# Baiting minnow traps



## asago (Nov 11, 2008)

Got lots of minnows in my canal and I think the trout are keyed in on them - too small to throw a cast net on, - what's the best bait for a minnow trap? Seems like they are not interested in anything I put in there.


----------



## bamasam (Sep 27, 2007)

stupid as it sounds -corn bread


----------



## asago (Nov 11, 2008)

doesn't sound stupid at all...everything loves cornbread! I'll give it a shot!


----------



## lastcast (Oct 12, 2007)

Tie a piece of fatty chicken back in the middle of the trap (so the chicken wont float to the top). Brings em in, always worked great for me.



Skip


----------



## BananaTom (Feb 16, 2008)

*I have used just bread.*


----------



## Tuna Man (Oct 2, 2007)

also along with corn bread/bread....oatmeal.


----------



## bonita dan (Oct 3, 2007)

Yep cornbread. But first ya have to take a bite out of the cornbread before placing it into the trap.

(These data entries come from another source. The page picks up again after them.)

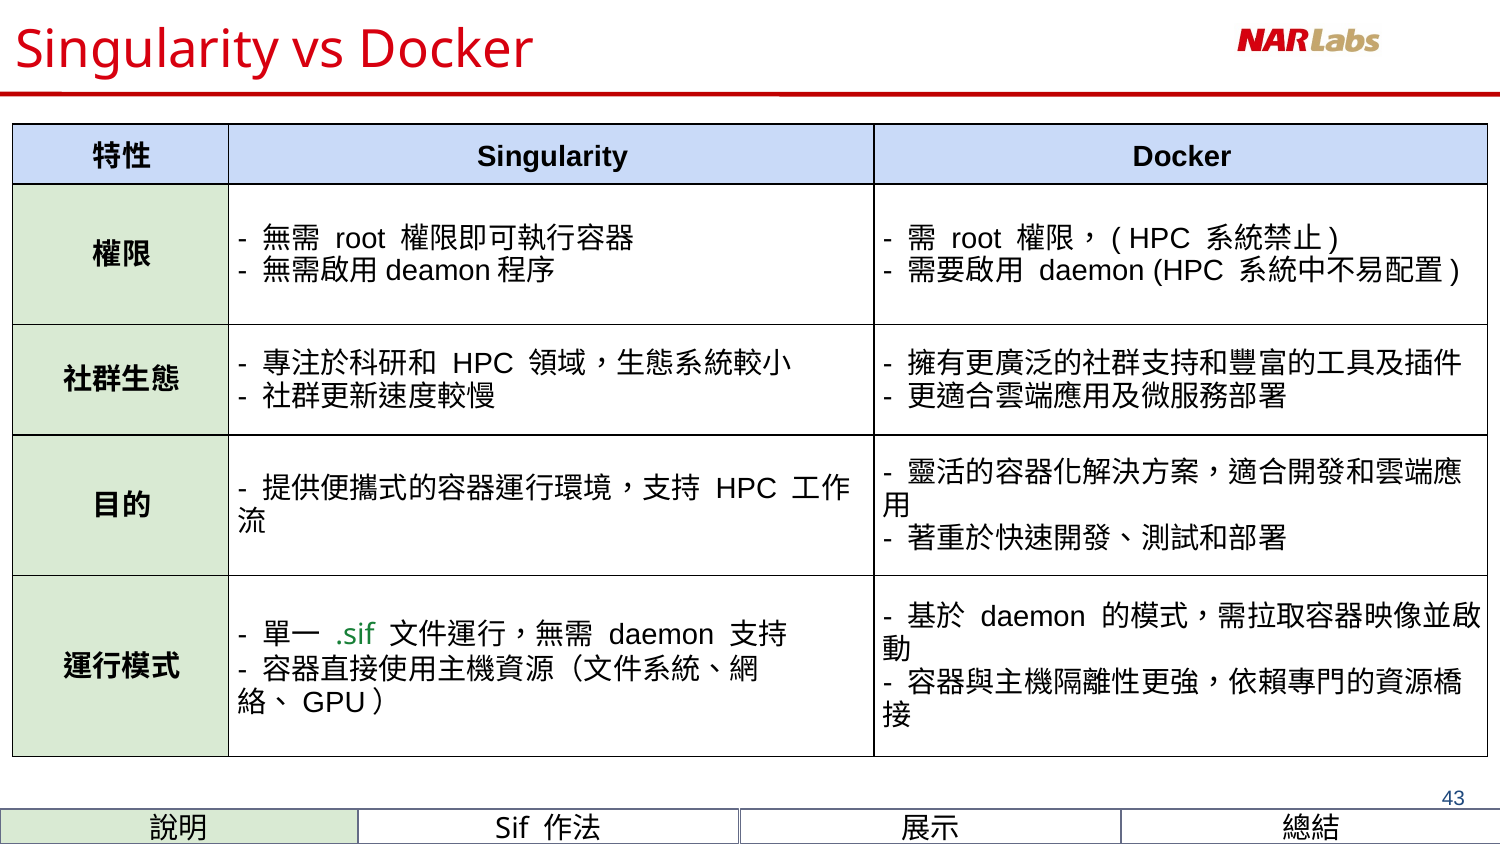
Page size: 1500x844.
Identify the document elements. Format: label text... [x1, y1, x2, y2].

table_cell - 靈活的容器化解決方案，適合開發和雲端應用 - 著重於快速開發、測試和部署 [875, 436, 1487, 575]
text_box 說明 [0, 809, 358, 844]
table_cell 運行模式 [13, 576, 228, 756]
table_header Singularity [229, 125, 873, 183]
table_cell - 提供便攜式的容器運行環境，支持 HPC 工作流 [229, 436, 873, 575]
table_cell - 單一 .sif 文件運行，無需 daemon 支持 - 容器直接使用主機資源（文件系統、網絡、GPU） [229, 576, 873, 756]
table_cell - 專注於科研和 HPC 領域，生態系統較小 - 社群更新速度較慢 [229, 325, 873, 434]
table_cell - 擁有更廣泛的社群支持和豐富的工具及插件 - 更適合雲端應用及微服務部署 [875, 325, 1487, 434]
table_cell 目的 [13, 436, 228, 575]
table_header Docker [875, 125, 1487, 183]
table_cell 社群生態 [13, 325, 228, 434]
table_cell 權限 [13, 185, 228, 324]
text_box 總結 [1121, 809, 1500, 844]
text_box Sif 作法 [358, 809, 739, 844]
table_cell - 基於 daemon 的模式，需拉取容器映像並啟動 - 容器與主機隔離性更強，依賴專門的資源橋接 [875, 576, 1487, 756]
title Singularity vs Docker [0, 0, 1398, 94]
slide_number ‹#› [1389, 764, 1480, 809]
table_cell - 無需 root 權限即可執行容器 - 無需啟用deamon程序 [229, 185, 873, 324]
text_box 展示 [740, 809, 1121, 844]
table_header 特性 [13, 125, 228, 183]
table_cell - 需 root 權限，( HPC 系統禁止) - 需要啟用 daemon (HPC 系統中不易配置) [875, 185, 1487, 324]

Just a luck kind of thing,go head,call me superstitious.


----------



## dsar592 (Oct 12, 2007)

For bull minnows we always use fresh crushed blue crabs. good luck


----------



## fishinstevez (Oct 26, 2008)

take some fish flakes and squish them into some bread make dough balls


----------



## BLUEWATER LADY (Feb 1, 2009)

We take a can of dog food poke some holes in the can and place it in your trap you will have pin fish,mud minnows and it works good.


----------



## atlast740 (Dec 19, 2007)

shrimp heads work great u can get all u want at patti s


----------